Although Indigenous Peoples and local communities have legal ownership of over 33 percent of Latin America’s forests, overlapping claims to their lands continue. In an effort to clarify where such overlap exists, 13 civil society organizations from Colombia, Ecuador, Panama, and Peru surveyed 29 million hectares of forest land, a corridor stretching from the Panama Canal, through the western edge of Ecuador and Colombia, down to northern Peru. This area, known as the Pacific Basin, is one of the most biodiverse regions in the world and home to forest communities
Its richness in natural resources has made it an attractive worldly investment. While local governments claim that extractive resource projects and other megaprojects such as roads, rail, and dams, will help boost economic growth and uplift local communities, these deliverables have been short in coming. What has manifested, however, are the visible signs of social and environmental damages.
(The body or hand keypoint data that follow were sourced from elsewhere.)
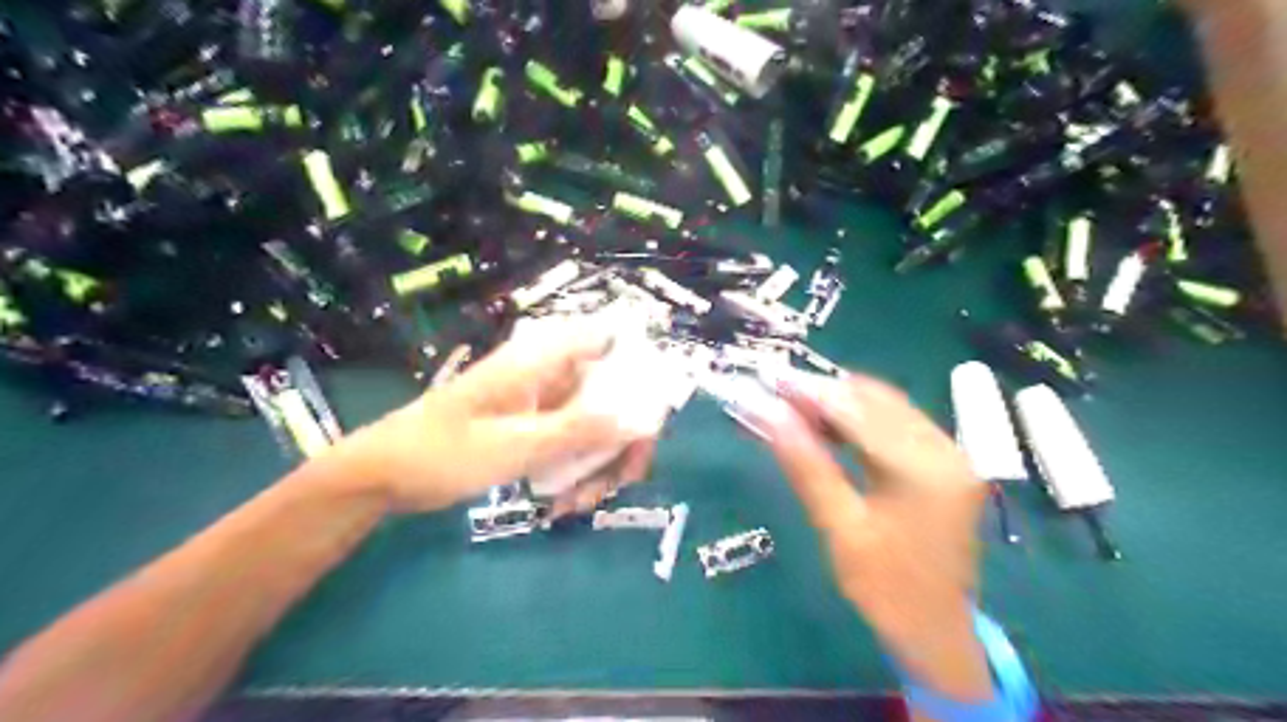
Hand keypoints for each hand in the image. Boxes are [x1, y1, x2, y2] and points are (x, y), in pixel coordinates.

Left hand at [335, 329, 655, 515]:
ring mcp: (545, 400)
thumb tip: (642, 418)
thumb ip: (581, 429)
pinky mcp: (537, 425)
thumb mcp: (516, 444)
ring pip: (598, 422)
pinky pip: (575, 442)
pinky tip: (564, 502)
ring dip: (599, 464)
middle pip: (613, 391)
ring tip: (579, 504)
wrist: (386, 475)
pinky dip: (577, 471)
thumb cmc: (444, 451)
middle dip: (622, 439)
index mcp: (543, 357)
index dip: (641, 372)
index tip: (649, 420)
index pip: (611, 341)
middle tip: (619, 482)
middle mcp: (551, 371)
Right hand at [757, 375, 987, 702]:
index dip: (811, 393)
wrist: (936, 631)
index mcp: (923, 470)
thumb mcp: (839, 528)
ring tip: (798, 410)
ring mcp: (952, 453)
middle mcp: (946, 450)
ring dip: (843, 403)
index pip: (858, 413)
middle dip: (826, 393)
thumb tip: (770, 415)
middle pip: (877, 401)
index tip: (771, 380)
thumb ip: (807, 465)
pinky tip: (832, 428)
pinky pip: (899, 424)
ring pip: (888, 407)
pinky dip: (863, 420)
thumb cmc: (885, 589)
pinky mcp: (947, 462)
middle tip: (779, 396)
As the map illustrates, forest areas owned or controlled by Indigenous Peoples and local communities (roughly 41 percent of the Basin) are overrun by large-scale land projects and government controlled protected areas. Within the Basin, mining concessions account for 31 percent, oil concessions 13 percent, agroindustry 5 percent, logging 1 percent and protected areas 13 percent. In addition, there are 184 hydroelectric already in service or under construction.
By providing quantifiable evidence that overlapping land claims do exist and are rampant, community members hope to highlight the urgent need to create and implement more robust safeguards and legal mechanisms that protect community land rights. Moreover, by creating transparency between what is written in law and what is happening on the ground, governments, investors, development organizations, and communities can be better positioned to work together to find meaningful solutions to the problems that exist and more adeptly adapt to the needs of all those with an interests in these forests.
The map was coordinated by Instituto del Bien Común with the assistance of the World Wildlife Foundation, EcoCiencia, and 10 other civil society groups, and supported by the Rights and Resources Initiative. It was completed in December of 2013.